## EXERCISE:
Which lines in the entries below contain the string "тонн"? Pull out each of them, and treat uppercase and lowercase as different.

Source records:
────────────────────

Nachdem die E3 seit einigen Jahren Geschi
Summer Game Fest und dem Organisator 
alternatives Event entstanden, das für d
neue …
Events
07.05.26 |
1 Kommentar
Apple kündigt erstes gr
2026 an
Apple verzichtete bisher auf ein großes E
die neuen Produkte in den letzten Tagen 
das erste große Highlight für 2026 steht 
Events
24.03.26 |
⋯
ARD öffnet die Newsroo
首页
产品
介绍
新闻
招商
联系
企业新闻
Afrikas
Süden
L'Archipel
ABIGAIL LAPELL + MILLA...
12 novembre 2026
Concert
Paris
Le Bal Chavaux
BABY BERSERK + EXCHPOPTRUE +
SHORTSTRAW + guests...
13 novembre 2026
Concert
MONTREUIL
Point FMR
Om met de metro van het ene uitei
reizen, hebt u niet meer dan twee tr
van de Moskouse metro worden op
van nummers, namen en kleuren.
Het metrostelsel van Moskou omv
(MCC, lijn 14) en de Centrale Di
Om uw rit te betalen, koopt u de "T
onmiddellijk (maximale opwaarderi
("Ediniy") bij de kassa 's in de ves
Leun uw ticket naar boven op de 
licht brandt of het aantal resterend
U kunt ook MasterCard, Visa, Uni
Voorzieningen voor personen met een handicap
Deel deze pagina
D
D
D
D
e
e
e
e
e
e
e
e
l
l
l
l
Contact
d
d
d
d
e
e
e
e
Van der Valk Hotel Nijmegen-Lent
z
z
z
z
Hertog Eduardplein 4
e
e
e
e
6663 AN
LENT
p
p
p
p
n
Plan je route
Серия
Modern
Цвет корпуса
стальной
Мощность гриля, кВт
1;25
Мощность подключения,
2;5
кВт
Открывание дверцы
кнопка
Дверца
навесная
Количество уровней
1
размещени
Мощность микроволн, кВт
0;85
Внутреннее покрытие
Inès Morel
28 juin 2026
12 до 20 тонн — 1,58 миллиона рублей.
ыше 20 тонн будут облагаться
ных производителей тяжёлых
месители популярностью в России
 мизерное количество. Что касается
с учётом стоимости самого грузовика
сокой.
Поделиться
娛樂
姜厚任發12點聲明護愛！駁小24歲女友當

────────────────────

## RESULT OF THE EXERCISE:
12 до 20 тонн — 1,58 миллиона рублей.
ыше 20 тонн будут облагаться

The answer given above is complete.